• Texto de origem:

● ● ● ●

Os dirigentes sindicais do Bando dos Quatro (PT, PCdoB, PSTU e diretoria do Sintect-MG – LPS) fizeram de tudo para esvaziar o debate no Congresso. Suprimiram o debate de análise de conjuntura nacional e internacional, como também a análise de conjuntura dos Correios, que deveria fazer um balanço da entrega do plano de saúde na última campanha salarial.

O diretor do Sindicato dos Correios de Minas Gerais, Pedro Paulo de Abreu Pinheiro, conhecido por Pepe, chegou ao absurdo de defender que os trabalhadores apenas lessem a pauta de reivindicação do ano passado em plenária, sem o direito de fazer adendos, exclusão ou supressão, passando o dia todo lendo a pauta para um plenária esvaziado. Tudo para encaminhar o Congresso apenas para votação da nova diretoria da Fentect.

No entanto, um ponto de pauta não foi suprimido e foi bem debatido pelos interessados, que foi a Cooperativa de Economia e Crédito dos Empregados dos Correios Ltda (SICOOB Coopercorreios).

Essa cooperativa de crédito, uma espécie de banco para emprestar dinheiro consignado na folha de pagamento dos trabalhadores dos Correios, que tem sede em Belo Horizonte, na mesma cidade do Sintect-MG, aonde Pepe é presidente de honra do sindicato, foi até o Congresso mostrar o quanto é bom os trabalhadores fazer empréstimos com a cooperativa.

● ● ● ●

• O que fazer:
1. No texto sobre o congresso sindical, reescreva o trecho que vai de "Os dirigentes sindicais" até "diretoria da Fentect.", alterando "Congresso" para "Encontro".
2. Escreva a continuação do texto sobre o congresso sindical dos Correios a partir da última frase apresentada.

• Dados fornecidos:
● ● ● ●

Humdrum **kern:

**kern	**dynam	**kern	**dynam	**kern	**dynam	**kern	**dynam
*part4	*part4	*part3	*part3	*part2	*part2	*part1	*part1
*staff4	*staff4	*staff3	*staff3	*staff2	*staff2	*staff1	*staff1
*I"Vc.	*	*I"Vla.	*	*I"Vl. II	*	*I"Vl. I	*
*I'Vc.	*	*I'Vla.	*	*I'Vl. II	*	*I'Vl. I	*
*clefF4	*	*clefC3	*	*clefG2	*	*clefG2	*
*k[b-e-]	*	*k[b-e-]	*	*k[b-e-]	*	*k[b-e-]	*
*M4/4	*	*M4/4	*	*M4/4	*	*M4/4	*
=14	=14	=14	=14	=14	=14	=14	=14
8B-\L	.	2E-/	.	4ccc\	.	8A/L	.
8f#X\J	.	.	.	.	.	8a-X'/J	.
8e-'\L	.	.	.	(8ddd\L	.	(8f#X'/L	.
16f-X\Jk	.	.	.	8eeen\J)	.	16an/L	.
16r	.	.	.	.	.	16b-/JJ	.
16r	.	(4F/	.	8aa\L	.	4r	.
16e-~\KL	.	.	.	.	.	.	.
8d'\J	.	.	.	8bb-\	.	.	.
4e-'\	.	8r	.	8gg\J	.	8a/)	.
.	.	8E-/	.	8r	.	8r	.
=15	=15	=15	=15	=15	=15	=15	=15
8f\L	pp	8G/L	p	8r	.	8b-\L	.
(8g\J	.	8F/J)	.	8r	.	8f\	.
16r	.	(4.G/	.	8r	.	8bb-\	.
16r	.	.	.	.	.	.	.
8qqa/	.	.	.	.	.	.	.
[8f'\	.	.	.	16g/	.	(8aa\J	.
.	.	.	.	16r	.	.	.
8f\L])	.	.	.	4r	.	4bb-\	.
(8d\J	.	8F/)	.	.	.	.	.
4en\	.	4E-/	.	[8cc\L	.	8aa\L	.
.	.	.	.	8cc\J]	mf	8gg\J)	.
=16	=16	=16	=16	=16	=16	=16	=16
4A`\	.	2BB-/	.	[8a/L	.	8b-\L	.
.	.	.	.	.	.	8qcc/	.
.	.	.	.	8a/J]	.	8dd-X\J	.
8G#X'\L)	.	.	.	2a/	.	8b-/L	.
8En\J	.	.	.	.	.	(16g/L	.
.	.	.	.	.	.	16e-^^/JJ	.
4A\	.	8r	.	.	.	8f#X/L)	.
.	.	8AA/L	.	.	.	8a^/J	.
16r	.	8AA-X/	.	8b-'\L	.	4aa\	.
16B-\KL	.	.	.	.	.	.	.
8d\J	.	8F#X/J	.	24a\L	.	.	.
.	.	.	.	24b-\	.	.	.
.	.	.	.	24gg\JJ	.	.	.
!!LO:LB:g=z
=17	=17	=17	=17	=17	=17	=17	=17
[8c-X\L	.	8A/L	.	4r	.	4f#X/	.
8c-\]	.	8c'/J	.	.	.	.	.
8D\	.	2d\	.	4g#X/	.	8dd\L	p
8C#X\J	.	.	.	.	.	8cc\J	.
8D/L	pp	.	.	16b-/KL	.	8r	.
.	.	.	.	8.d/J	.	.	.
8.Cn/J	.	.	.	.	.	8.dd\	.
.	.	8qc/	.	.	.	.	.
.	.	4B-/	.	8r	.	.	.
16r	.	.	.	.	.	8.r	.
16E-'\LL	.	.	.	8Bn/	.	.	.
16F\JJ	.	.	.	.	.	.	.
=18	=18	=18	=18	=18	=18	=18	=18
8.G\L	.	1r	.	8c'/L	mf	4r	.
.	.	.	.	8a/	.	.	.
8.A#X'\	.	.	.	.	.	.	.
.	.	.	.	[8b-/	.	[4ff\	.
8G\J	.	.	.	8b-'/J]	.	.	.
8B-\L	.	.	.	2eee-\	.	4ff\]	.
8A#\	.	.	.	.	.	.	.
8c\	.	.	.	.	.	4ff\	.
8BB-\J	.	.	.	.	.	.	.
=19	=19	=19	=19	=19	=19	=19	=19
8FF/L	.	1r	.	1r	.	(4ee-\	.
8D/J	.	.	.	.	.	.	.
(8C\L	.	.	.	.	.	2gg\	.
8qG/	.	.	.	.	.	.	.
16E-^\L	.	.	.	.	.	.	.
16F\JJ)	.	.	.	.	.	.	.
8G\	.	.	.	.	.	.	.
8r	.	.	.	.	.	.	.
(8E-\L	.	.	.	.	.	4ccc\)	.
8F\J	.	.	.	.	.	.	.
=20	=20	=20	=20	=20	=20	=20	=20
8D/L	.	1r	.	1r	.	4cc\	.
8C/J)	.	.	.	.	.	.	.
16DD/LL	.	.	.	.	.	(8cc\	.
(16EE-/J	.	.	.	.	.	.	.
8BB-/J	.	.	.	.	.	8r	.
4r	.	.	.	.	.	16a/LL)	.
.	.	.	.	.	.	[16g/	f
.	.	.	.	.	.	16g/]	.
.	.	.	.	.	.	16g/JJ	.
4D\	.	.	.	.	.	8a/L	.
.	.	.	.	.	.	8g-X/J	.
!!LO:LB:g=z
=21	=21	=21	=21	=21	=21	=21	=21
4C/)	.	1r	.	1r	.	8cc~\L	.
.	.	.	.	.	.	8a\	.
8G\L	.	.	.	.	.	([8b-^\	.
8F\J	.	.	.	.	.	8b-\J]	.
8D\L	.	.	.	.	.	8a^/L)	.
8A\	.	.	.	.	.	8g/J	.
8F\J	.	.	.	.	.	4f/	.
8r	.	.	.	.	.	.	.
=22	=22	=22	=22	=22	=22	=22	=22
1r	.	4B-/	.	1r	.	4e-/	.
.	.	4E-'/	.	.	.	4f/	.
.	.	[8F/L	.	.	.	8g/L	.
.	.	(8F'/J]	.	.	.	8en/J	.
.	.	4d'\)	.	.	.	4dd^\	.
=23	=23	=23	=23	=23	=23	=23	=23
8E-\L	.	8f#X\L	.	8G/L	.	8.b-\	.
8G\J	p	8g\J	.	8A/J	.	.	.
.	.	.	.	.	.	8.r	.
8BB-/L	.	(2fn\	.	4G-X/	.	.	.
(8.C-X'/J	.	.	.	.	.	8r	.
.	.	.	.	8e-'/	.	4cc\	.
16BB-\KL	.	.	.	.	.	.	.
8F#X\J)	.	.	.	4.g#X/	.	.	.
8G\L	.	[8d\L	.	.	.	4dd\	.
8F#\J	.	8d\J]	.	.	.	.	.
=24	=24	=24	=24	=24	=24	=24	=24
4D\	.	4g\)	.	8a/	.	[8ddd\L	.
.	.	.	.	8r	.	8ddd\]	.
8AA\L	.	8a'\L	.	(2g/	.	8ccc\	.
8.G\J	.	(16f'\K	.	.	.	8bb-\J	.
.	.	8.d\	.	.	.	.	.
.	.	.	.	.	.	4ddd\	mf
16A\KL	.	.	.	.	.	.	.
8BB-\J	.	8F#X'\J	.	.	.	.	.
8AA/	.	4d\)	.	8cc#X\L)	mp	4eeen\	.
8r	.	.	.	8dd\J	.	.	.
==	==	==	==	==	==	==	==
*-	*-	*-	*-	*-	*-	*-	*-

● ● ● ●

• Respostas:
1.
Os dirigentes sindicais do Bando dos Quatro (PT, PCdoB, PSTU e diretoria do Sintect-MG – LPS) fizeram de tudo para esvaziar o debate no Encontro. Suprimiram o debate de análise de conjuntura nacional e internacional, como também a análise de conjuntura dos Correios, que deveria fazer um balanço da entrega do plano de saúde na última campanha salarial.

O diretor do Sindicato dos Correios de Minas Gerais, Pedro Paulo de Abreu Pinheiro, conhecido por Pepe, chegou ao absurdo de defender que os trabalhadores apenas lessem a pauta de reivindicação do ano passado em plenária, sem o direito de fazer adendos, exclusão ou supressão, passando o dia todo lendo a pauta para um plenária esvaziado. Tudo para encaminhar o Encontro apenas para votação da nova diretoria da Fentect.

2.
Como os sindicalistas do Bando dos Quatro já abandonaram há muito tempo a perspectiva da luta, e sob o seu comando, a Fentect entregou o plano de saúde da categoria, os sindicalistas resolveram oferecer ao trabalhador um convênio para a categoria se endividar ainda mais.

Diante disso, os trabalhadores precisam se organizar na base é construir uma oposição classista, para derrubar o Bando dos Quatro do controle do movimento sindical dos Correios, e estabelecer que a única maneira eficaz para que a categoria resolva seus problemas econômicos é a luta, e não pagar juros para banqueiros, mesmo que esses empréstimos vem revestido de “Cooperativa de trabalhadores dos Correios”.